## Aim of the exercise
Report every line from the material that contains the word "假设consumer".
Segment Start: Source material
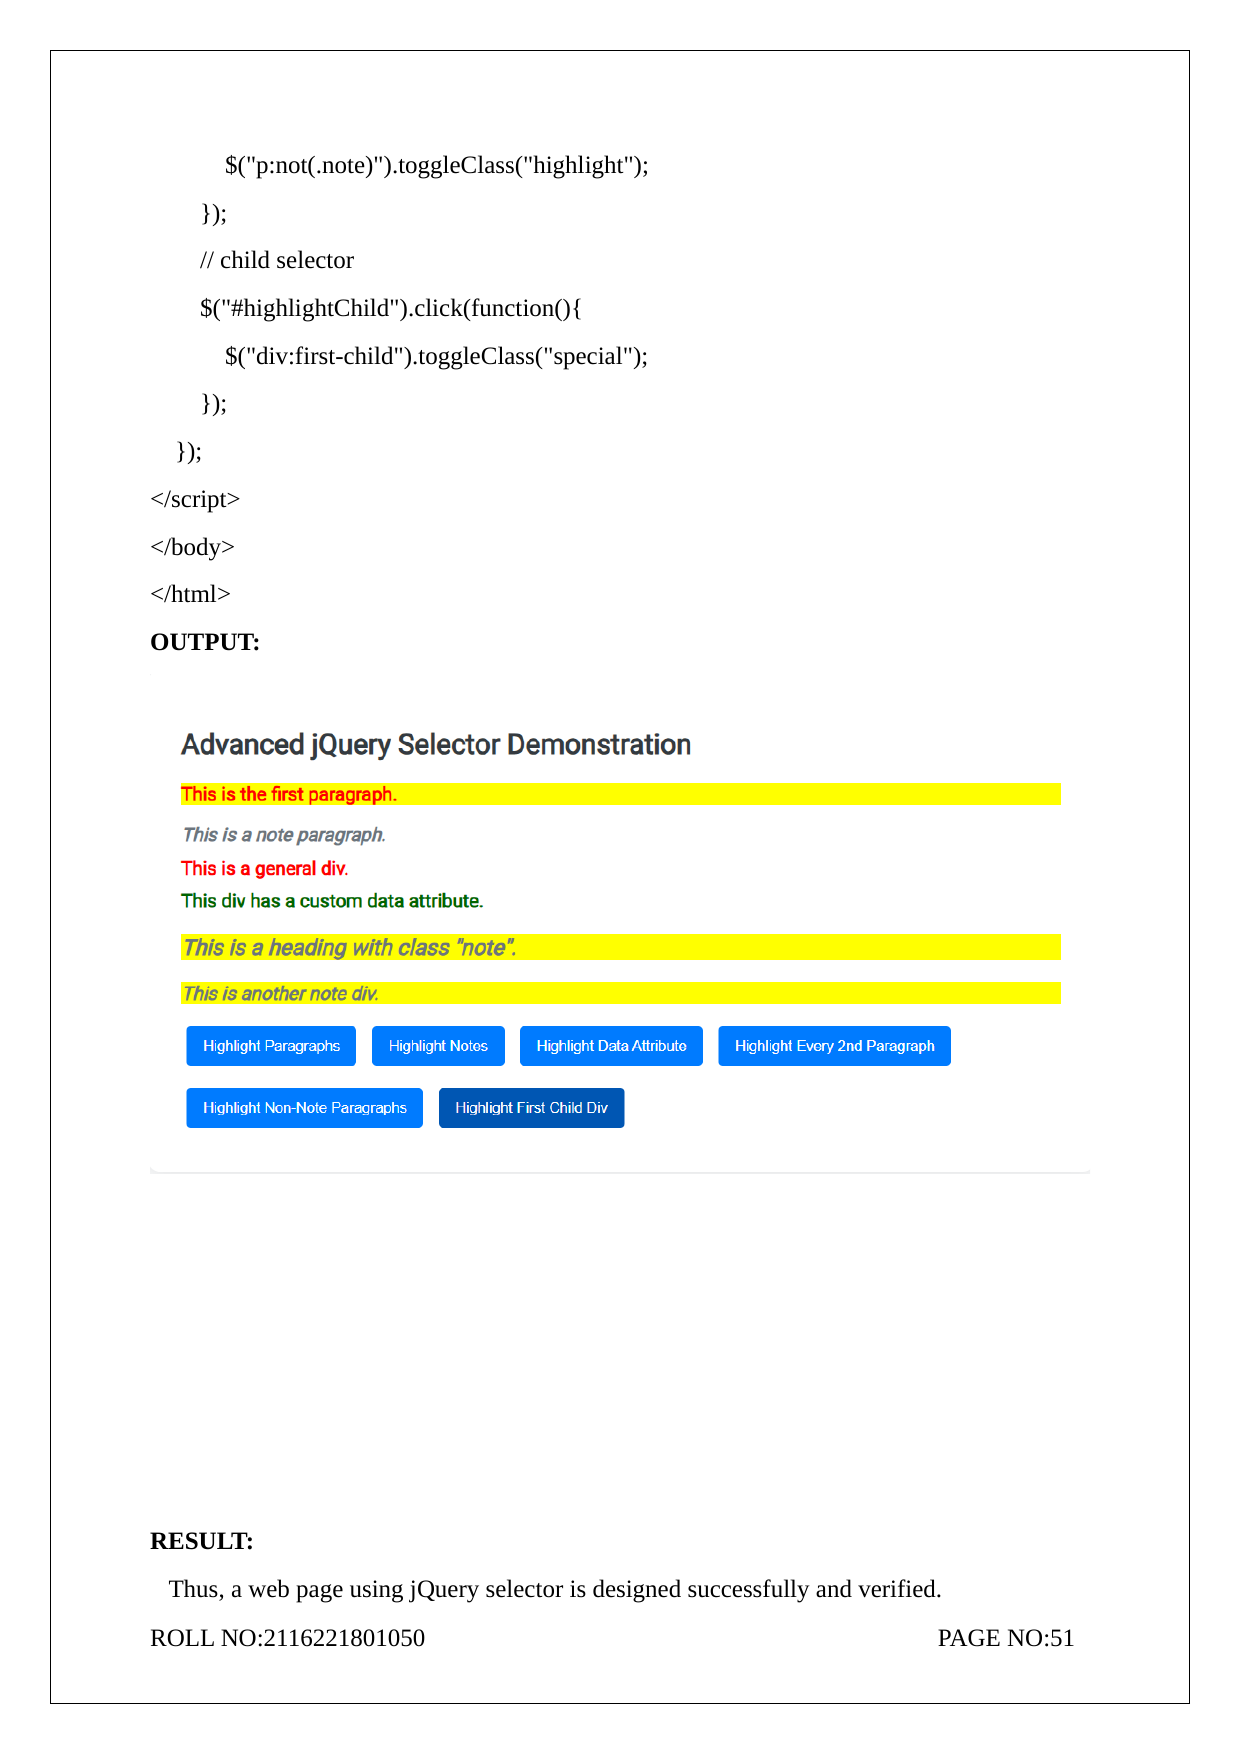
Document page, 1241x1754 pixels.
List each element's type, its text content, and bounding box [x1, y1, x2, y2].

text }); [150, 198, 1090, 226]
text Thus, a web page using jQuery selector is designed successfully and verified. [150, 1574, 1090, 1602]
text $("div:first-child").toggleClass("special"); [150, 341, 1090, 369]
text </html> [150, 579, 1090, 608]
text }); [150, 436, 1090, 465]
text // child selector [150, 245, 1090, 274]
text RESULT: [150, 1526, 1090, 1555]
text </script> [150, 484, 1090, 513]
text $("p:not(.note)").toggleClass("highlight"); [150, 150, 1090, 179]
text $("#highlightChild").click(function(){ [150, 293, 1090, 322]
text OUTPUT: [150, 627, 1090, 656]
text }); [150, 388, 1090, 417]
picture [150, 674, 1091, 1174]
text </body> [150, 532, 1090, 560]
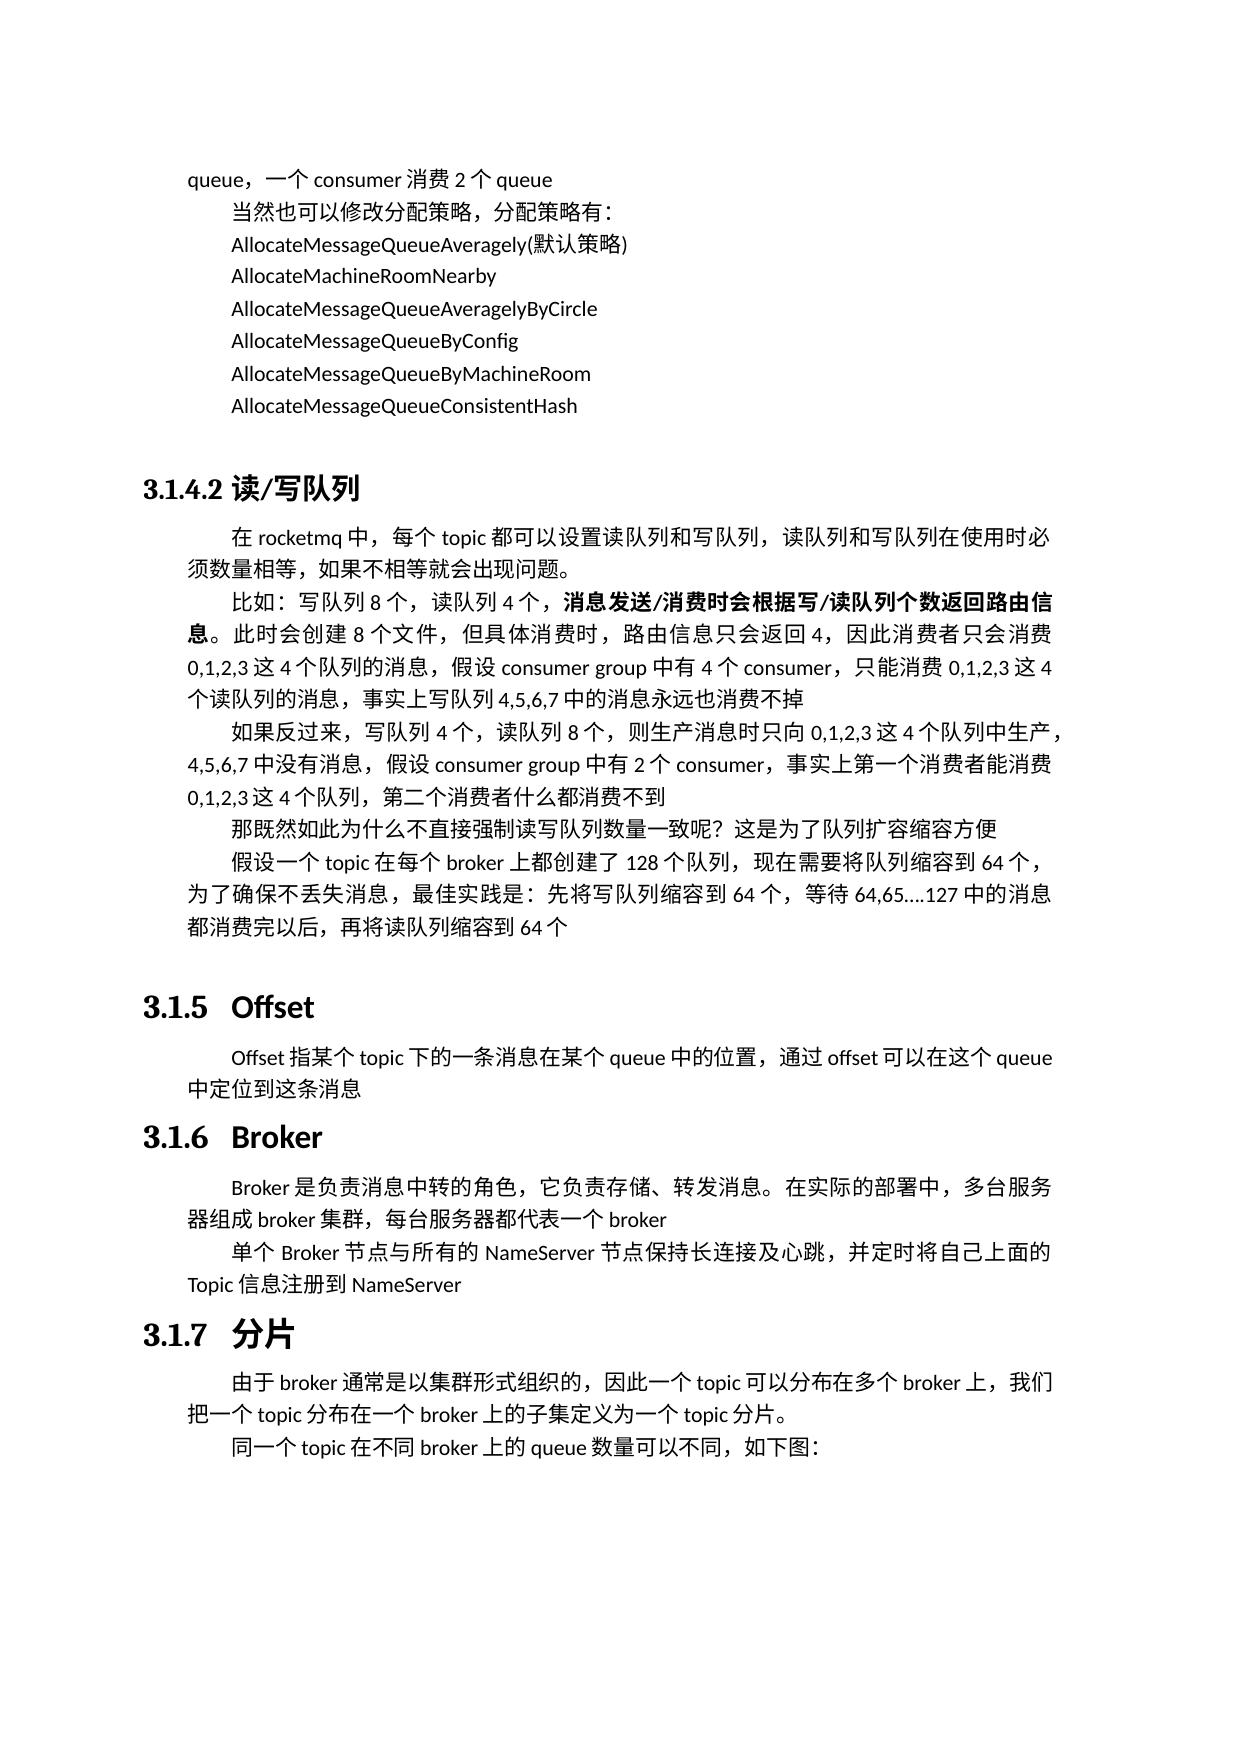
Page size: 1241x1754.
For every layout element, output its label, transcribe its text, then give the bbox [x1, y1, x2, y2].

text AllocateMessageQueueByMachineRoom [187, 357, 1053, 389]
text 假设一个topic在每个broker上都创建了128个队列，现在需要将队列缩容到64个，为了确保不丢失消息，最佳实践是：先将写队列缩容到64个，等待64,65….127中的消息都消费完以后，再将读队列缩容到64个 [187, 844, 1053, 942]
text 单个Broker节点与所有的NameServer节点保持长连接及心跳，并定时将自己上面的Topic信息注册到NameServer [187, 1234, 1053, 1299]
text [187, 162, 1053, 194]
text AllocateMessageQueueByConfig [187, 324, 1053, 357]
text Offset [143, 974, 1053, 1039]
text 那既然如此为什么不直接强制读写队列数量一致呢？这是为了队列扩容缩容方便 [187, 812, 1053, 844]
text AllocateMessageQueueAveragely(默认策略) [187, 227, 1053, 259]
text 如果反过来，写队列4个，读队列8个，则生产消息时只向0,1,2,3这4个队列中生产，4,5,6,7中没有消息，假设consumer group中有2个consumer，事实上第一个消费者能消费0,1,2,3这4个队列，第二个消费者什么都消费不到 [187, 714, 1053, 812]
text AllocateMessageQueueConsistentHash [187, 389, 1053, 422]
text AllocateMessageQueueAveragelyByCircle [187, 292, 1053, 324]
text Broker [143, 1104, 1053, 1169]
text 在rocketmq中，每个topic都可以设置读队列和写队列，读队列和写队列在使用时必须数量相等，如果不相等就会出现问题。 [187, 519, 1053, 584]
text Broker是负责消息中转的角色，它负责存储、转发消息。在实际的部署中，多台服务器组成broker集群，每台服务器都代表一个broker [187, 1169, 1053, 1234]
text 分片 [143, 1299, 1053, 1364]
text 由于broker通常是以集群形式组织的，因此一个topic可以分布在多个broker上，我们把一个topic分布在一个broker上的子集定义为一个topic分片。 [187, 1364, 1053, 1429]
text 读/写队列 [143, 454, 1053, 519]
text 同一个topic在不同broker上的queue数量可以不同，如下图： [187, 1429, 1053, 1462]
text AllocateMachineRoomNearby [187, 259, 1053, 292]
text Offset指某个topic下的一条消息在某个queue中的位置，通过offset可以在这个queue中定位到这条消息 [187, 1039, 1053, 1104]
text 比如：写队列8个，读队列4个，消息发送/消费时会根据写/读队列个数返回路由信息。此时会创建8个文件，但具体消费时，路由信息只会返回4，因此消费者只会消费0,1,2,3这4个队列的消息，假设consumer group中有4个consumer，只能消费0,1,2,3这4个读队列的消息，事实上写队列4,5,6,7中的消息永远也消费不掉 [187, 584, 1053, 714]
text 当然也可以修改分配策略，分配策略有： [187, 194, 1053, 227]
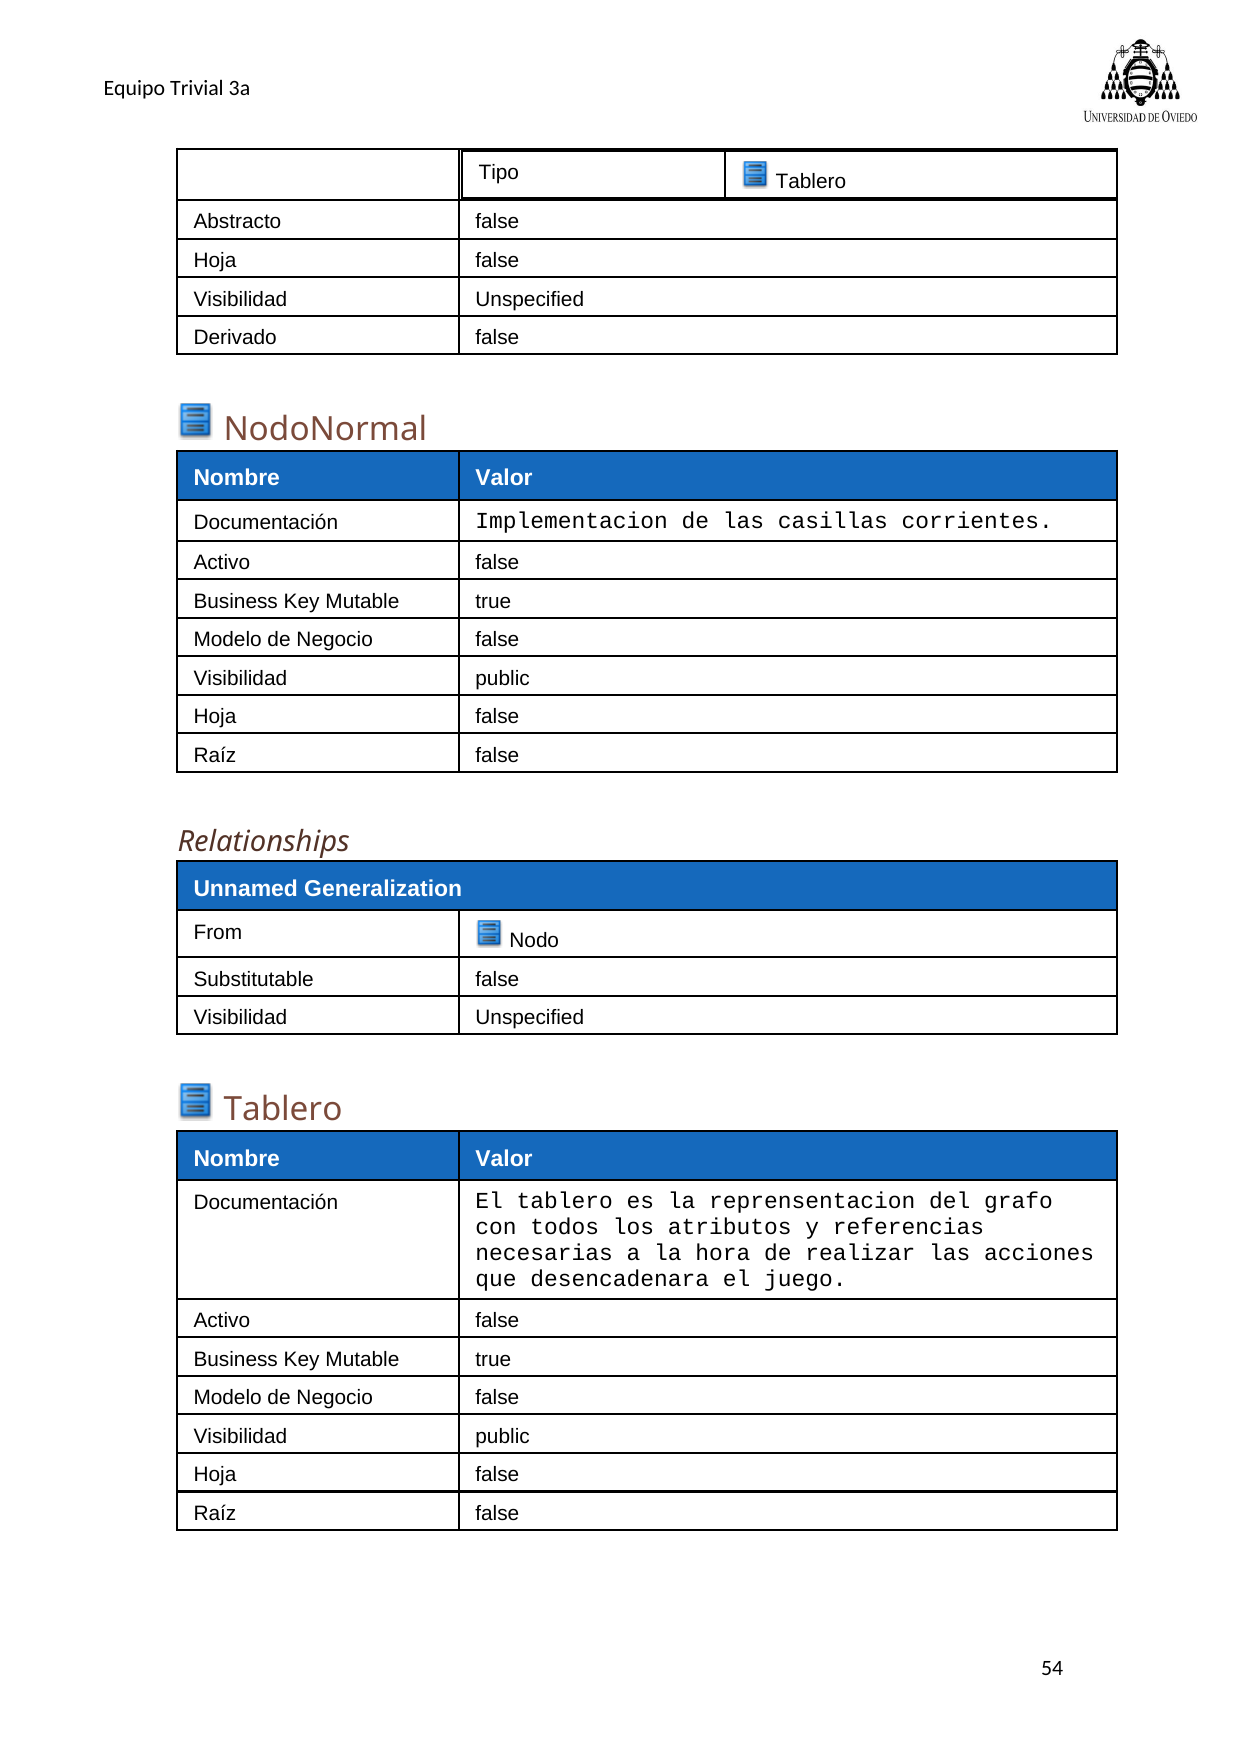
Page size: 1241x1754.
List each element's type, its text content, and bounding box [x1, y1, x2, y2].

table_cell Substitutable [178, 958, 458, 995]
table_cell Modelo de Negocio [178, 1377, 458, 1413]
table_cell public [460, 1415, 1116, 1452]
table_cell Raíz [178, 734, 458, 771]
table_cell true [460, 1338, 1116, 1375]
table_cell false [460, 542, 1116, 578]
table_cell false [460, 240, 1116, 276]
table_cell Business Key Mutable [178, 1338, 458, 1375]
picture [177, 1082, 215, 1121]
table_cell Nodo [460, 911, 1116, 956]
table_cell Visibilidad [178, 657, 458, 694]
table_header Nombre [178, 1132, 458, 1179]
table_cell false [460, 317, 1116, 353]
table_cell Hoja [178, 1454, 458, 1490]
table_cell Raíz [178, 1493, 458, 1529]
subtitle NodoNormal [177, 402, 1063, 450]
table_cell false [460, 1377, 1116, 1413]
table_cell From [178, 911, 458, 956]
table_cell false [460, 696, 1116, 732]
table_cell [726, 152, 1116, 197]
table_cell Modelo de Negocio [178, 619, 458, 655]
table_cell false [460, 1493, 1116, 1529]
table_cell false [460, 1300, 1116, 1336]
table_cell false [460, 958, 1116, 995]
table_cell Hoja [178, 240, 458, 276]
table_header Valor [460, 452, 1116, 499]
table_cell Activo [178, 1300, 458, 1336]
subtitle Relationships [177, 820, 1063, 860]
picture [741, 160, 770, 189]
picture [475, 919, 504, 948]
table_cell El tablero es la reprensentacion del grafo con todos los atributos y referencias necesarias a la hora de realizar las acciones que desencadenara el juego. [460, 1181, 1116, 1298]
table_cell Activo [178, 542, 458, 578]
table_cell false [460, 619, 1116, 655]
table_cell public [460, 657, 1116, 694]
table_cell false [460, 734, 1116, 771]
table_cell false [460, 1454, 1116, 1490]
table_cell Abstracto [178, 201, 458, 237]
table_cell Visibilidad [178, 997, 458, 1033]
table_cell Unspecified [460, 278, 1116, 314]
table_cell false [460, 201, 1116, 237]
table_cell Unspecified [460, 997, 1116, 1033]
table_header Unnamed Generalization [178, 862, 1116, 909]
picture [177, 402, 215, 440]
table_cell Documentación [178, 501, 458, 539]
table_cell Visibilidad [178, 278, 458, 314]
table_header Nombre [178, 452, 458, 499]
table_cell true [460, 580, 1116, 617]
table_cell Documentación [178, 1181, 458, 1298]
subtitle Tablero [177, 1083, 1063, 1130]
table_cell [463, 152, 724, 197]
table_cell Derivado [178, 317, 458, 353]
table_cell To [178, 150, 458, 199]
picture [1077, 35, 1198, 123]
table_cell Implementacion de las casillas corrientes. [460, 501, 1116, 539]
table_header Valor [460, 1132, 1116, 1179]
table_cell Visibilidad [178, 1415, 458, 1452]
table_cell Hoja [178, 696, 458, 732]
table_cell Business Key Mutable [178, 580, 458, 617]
Segment End: Source material
## Exercise answer
text 如果反过来，写队列4个，读队列8个，则生产消息时只向0,1,2,3这4个队列中生产，4,5,6,7中没有消息，假设consumer group中有2个consumer，事实上第一个消费者能消费0,1,2,3这4个队列，第二个消费者什么都消费不到 [187, 714, 1053, 812]
text 比如：写队列8个，读队列4个，消息发送/消费时会根据写/读队列个数返回路由信息。此时会创建8个文件，但具体消费时，路由信息只会返回4，因此消费者只会消费0,1,2,3这4个队列的消息，假设consumer group中有4个consumer，只能消费0,1,2,3这4个读队列的消息，事实上写队列4,5,6,7中的消息永远也消费不掉 [187, 584, 1053, 714]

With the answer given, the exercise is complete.